The source code of RDFBuilder is available in the following svn repository (accessible with the anonymous user):

svn://bioinformatics.org/svnroot/rdfbuilder/trunk

There is a README.TXT file in the project root which explains how to use the library, plus several examples. Precompiled jars, documentation and files needed for installation can also be downloaded from the project's download directory, available at:

http://www.bioinformatics.org/ftp/pub/RDFBuilder/

(If this link is down please use http://achucarro.dia.fi.upm.es:8080/RDFBuilder/)

Please read the README.TXT file contained in this ftp to learn the purpose of the available files, or read the subsection "Standalone installation" below.

Library instructions

Introduction

This document explains how to use the RDFbuilder API for enabling RDF-based access to the ArrayExpress microarray database. This API is written in Java 6.0, so any operating system that has a compatible Java Virtual machine is supported. Please ensure that you have Java installed in the target machine before proceeding to use this API. You can download the latest Java version from http://www.java.com/.
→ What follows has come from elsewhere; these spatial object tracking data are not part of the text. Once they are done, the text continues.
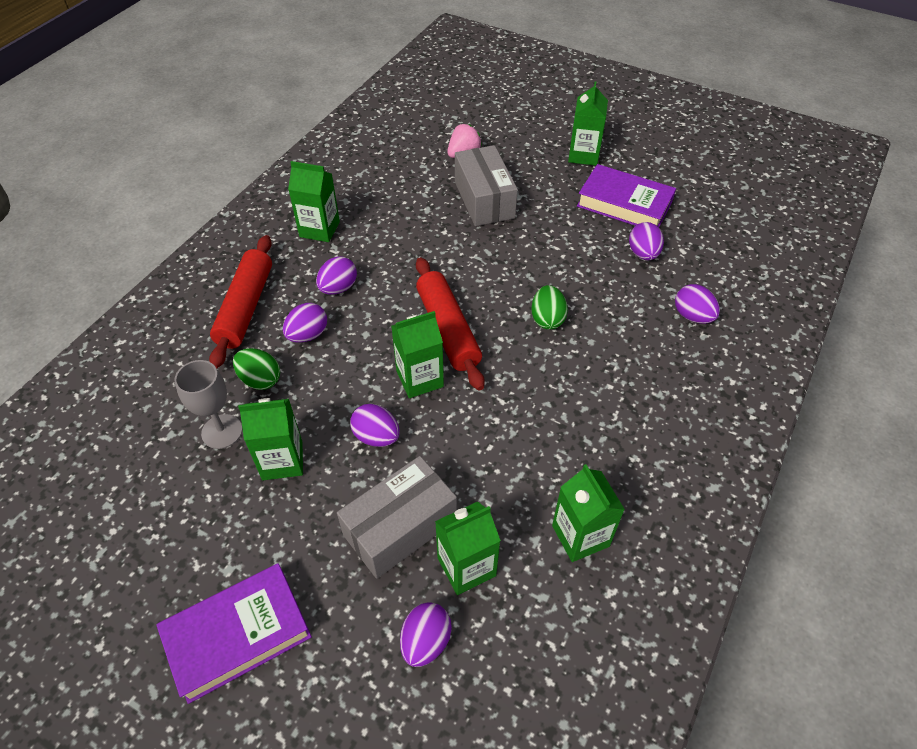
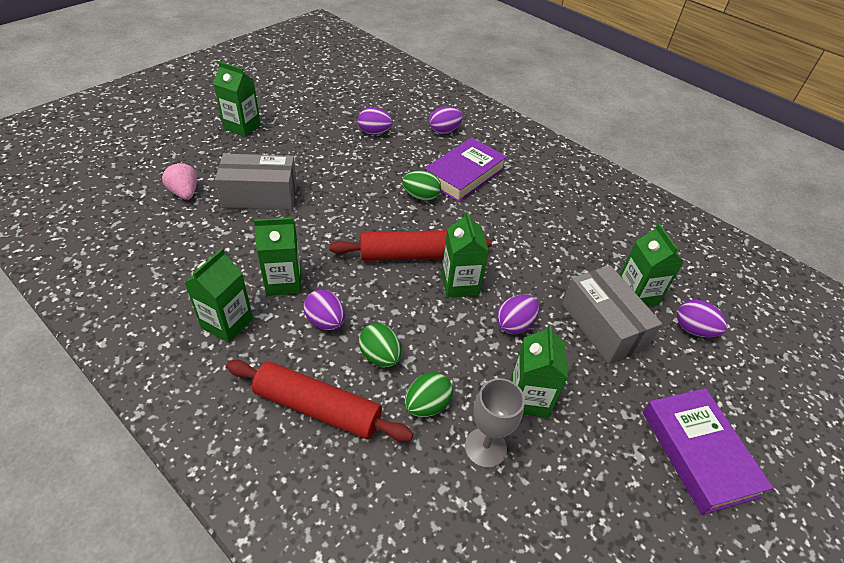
camera: 80 degrees left, 5 degrees down
purple egg [283,303,327,343] -> green egg [359,323,401,367]
green carton [552,464,625,562] -> green carton moved to [254,218,301,296]
purple book [577,164,676,227] -> purple book moved to [424,138,507,202]

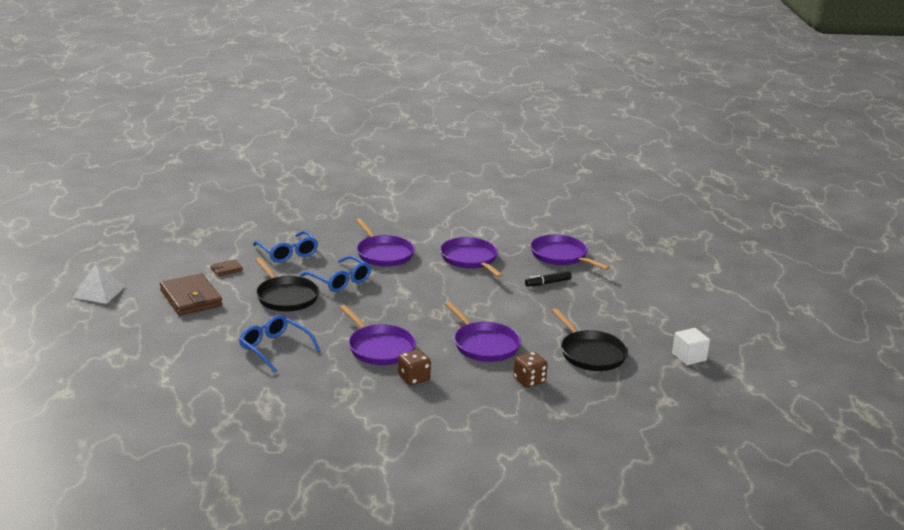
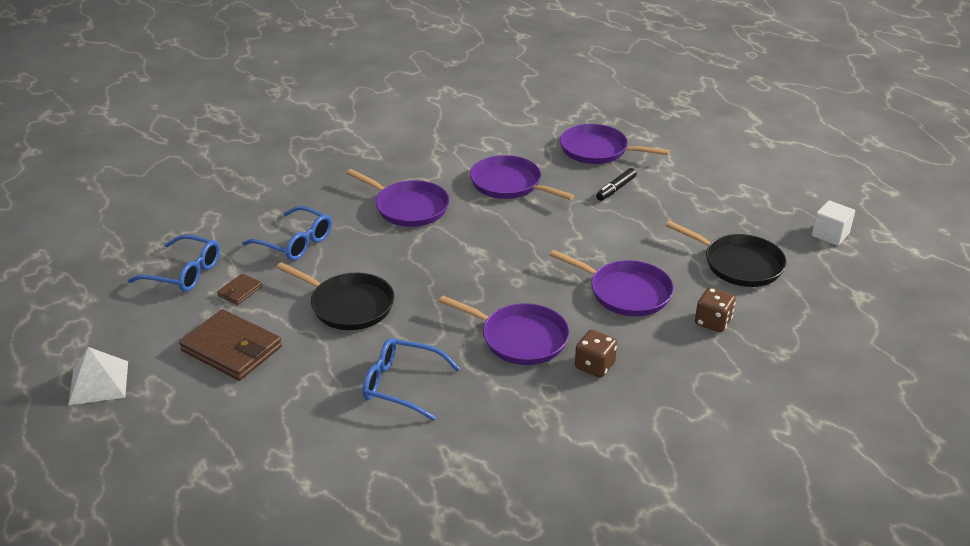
camera: 25 degrees left, 10 degrees up
blue glasses [300,256,371,292] -> blue glasses moved to [128,234,220,292]

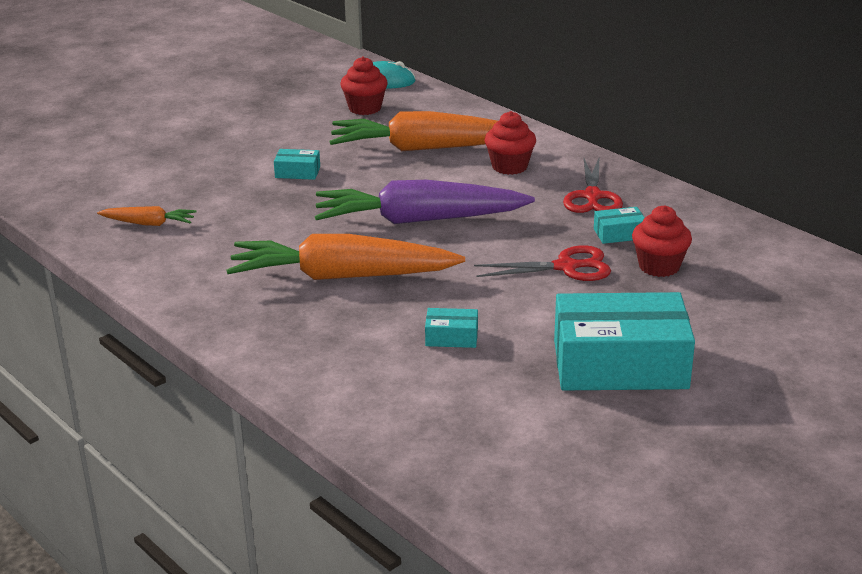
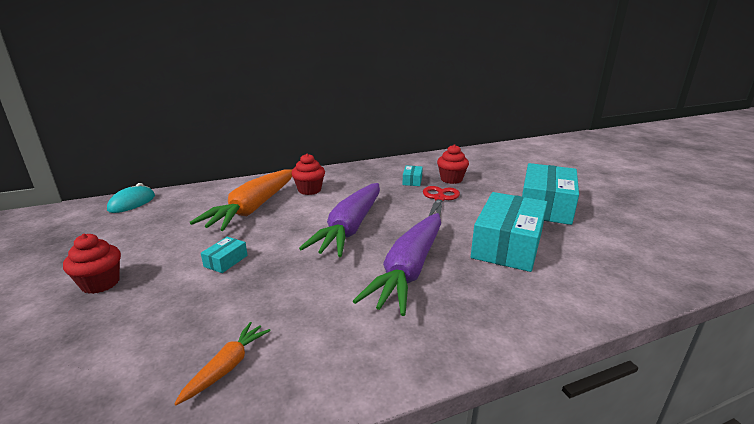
camera: 70 degrees left, 5 degrees down
orange carrot [226,234,465,280] -> purple carrot [353,213,441,316]
red cupcake [340,57,388,115] -> red cupcake moved to [63,234,121,294]
turquoise box [425,308,478,348] -> turquoise box [471,192,547,272], size x2.40
red scissors [563,158,623,213] -> none

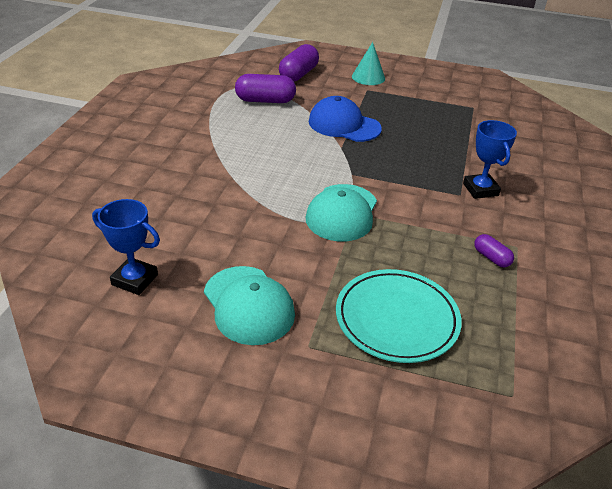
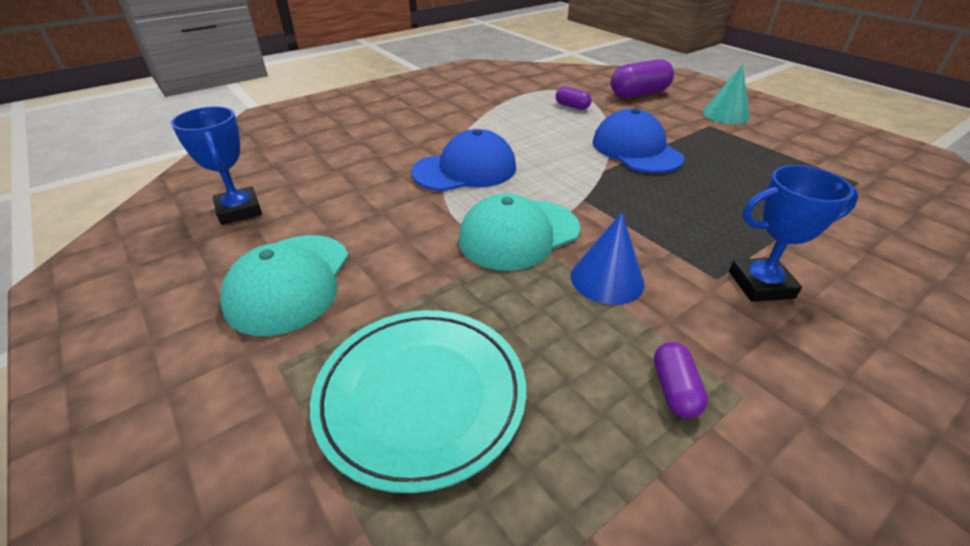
camera: 40 degrees right, 0 degrees up
purple capsule [235,74,296,103] -> purple capsule [555,86,592,110], size x0.54
blue trophy [463,120,517,199] -> blue trophy turned 60 degrees clockwise [729,165,859,302]
none -> blue cap [411,129,516,191]
none -> blue cone [571,212,645,305]

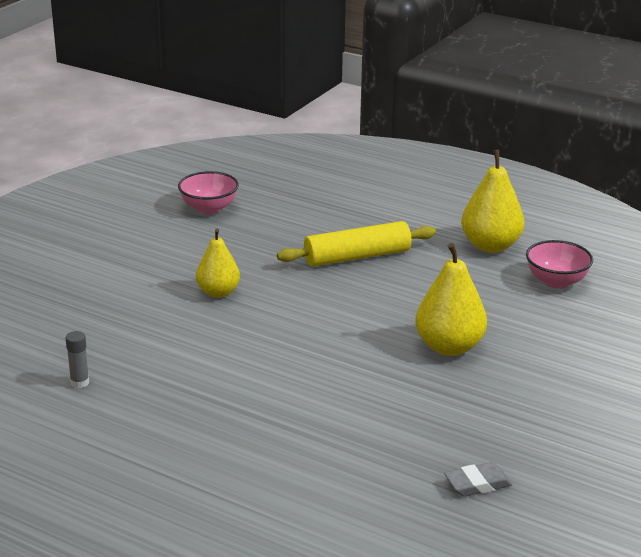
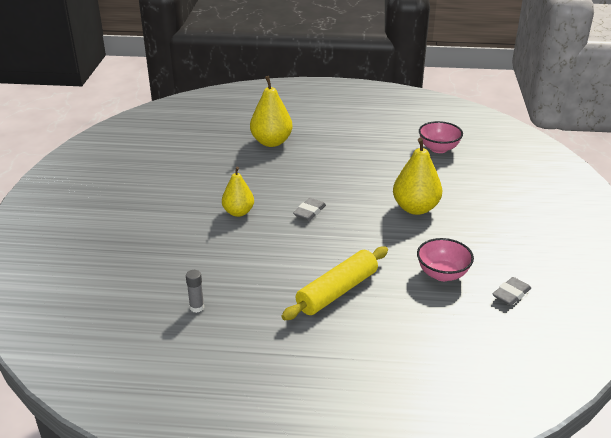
camera: 25 degrees left, 5 degrees up
pink bowl [178,171,239,214] -> pink bowl moved to [417,238,474,281]
yellow rolling pin [277,221,436,267] -> yellow rolling pin moved to [281,246,388,320]
yellow pear [461,150,524,253] -> yellow pear moved to [250,76,293,147]
none -> grey eraser [293,198,326,221]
The goal of RDFbuilder is to enable RDF-based access to the ArrayExpress databases. These public databases store microarray data. The employed format is MAGE-ML, a language for representing microarray experiments data developed by the ArrayExpress consortium. The only way to query these data is to access a simple web-interface with some forms. Using RDFbuilder, researchers can submit SPARQL queries for ArrayExpress and receive results in SPARQL results format. Enabling RDF-based access to ArrayExpress will facilitate its integration with other biomedical data (e.g. clinical data).

Web-based access to the tool

The functionality of this API can be used and tested through a web-based graphical interface. Please go to the following address to access the tool:

http://servet.dia.fi.upm.es:8080/ArrayExpressWrapperWeb/

The website includes the necessary instructions for using the tool online.

Standalone installation

The API can be used in a standalone application. All its functionality is bundled in the JAR that can be downloaded at the following web page: ftp://bioinformatics.org/pub/RDFBuilder/.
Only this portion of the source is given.